At inference time, the latent program could be identified using:
- Few-shot learning: Backpropagation from the given I/O pairs.
- Direct prediction: Apply the encoder to both the input and output grids of an example, then train a separate rule identifier network.
- A combination of the two: Inititalise latent program from an approximate prediction, then backpropagate.
During training, we simultaneously train the decoder and the latent program on a large dataset of I/O pairs ([Re-ARC]), while keeping the encoder frozen.
Currently implemented:
- Few-shot learning: Backpropagation using standard gradient descent.

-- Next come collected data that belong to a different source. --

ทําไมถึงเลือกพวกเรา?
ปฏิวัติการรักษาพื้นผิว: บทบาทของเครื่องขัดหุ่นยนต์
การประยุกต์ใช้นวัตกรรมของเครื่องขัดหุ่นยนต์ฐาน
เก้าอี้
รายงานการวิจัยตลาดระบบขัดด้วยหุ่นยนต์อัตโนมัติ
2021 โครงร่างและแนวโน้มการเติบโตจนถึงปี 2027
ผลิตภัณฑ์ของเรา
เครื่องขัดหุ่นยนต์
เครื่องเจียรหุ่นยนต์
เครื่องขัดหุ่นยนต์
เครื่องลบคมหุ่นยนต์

- Test-time scaling: Multiple latent programs are learned from different random initialisations; the best two are picked to make predictions.
- Efficient training:
- Data-parallel training on multiple accelerators.

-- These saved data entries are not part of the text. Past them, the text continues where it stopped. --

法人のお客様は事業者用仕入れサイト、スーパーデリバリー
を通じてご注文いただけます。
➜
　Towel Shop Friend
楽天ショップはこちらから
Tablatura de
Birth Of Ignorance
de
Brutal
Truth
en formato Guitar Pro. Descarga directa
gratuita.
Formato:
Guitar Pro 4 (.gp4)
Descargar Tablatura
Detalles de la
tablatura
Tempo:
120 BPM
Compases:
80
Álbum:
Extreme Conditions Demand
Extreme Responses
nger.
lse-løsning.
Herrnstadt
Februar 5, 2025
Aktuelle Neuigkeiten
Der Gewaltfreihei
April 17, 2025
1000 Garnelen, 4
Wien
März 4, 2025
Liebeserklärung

- Bucket grids into similar sizes to avoid padding overhead.
- Gradient accumulation over multiple minibatches.
- Training on Vertex AI infrastructure.
The LLM-Agent builds and iteratively refines an explicit Rule as expressed in a python-based DSL.
Architecture:
- Custom VLM combining a domain-specific encoder with a fine-tuned open-weights LLM (Gemma 3).
- CoT reasoning to formulate rule hypotheses.

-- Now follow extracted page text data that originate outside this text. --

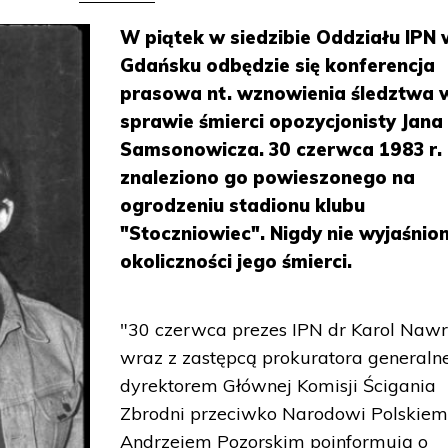
W piątek w siedzibie Oddziału IPN 
Gdańsku odbędzie się konferencja
prasowa nt. wznowienia śledztwa 
sprawie śmierci opozycjonisty Jana
Samsonowicza. 30 czerwca 1983 r.
znaleziono go powieszonego na
ogrodzeniu stadionu klubu
"Stoczniowiec". Nigdy nie wyjaśnio
okoliczności jego śmierci.
"30 czerwca prezes IPN dr Karol Nawr
wraz z zastępcą prokuratora generalne
dyrektorem Głównej Komisji Ścigania
Zbrodni przeciwko Narodowi Polskie
Andrzejem Pozorskim poinformują o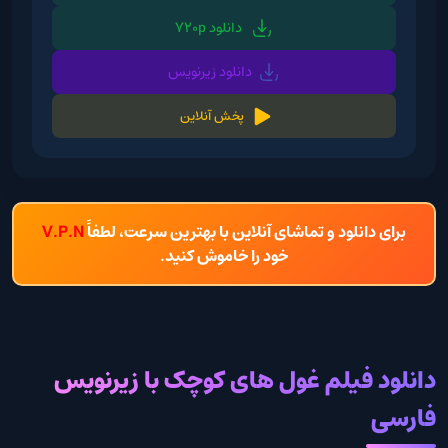
دانلود 720p
دانلود زیرنویس
پخش آنلاین
برای دانلود و تماشای آنلاین با بهترین سرعت، لطفاً
V.P.N
خود را خاموش کنید.
دانلود فیلم غول های کوچک با زیرنویس
فارسی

- RAG over DSL documentation and example solution to help with DSL code generation.
- Tool use / function calling:
- Specialsed "focus"-tool allowing LLM to look at individual aspects of the input/output grid.
- Normal python executor to help with quantitative reasoning
- Reference search (internal database) to augment RAG
- ReAct style iterative refinement after evaluation of candidate solutions on test-cases.
- Parallel evaluation of multiple candidates.
- Separate judge ranking candidates for beam search and final submission selection.
- ViT style backbone based on the transformer block below (S-size: 12 layers of equivariant co-attention)
- Perceiver stack (S-size: 6 layers of context attending to cells)
- S-size encoder trained as a MAE on ~15 epochs of the full pre-computed 400 x 1000k I/O pairs of [Re-ARC] (about 150 TPU v6e core-hours).
Currently implemented:
- (Training as a classifier predicting task IDs - not used anymore)
- Online evaluation of the embedding quality using k-NN prediction of task IDs from which the image is taken.
- Offline evaluation of the embedding quality using linear probing, again on the task IDs.
- Focal loss: Prioritise easy examples - complex tasks are out of reach for this architecture.
- Implemented in
flax.nnx(JAX).
...
Architecture:
- D4 dihedral symmetry and colour permutation symmetry built-in
- Axial attention
- Context tower
- Cross-attention between Cells and Context along either or both directions.
- Enhancements over ViT Transformer block:
- Grouped query attention (GQA)
- SwiGLU
Implementation details:
- Examples weighted (larger examples provide more training signal).
- Per step dynamic learning rate to account for different batch weights.
- Gradient accumulation over dynamic number of minibatches to counteract large variations in learning rate.
- Implemented in
flax.nnx(JAX). - Covariant tensor sizes chosen to align with TPU tiling
- bfloat16
...
Each cell token attends to both rows and columns simultaneously. The results from each attention "direction" are accumulated separately, and then stacked to form a new tensor dimension. Under space-symmetric transformation of the input grid, the values along the individual directions get permuted, such that a suitably equivariant final output projection can continue to guarantee symmetric behaviour.
The vision part is built such to intrinsically respect the domain-specific inductive biases of the the ARC-AGI challenges; namely the dihedral symmetry group of the grid, as well as permutation symmetry between individual colors.
This is achieved by defining, for each activation tensor, how it transforms under symmetry transformations of the input. This, in turn, constrains the weights of each projection tensor so the output follows the symmetry guarantees provided the input does.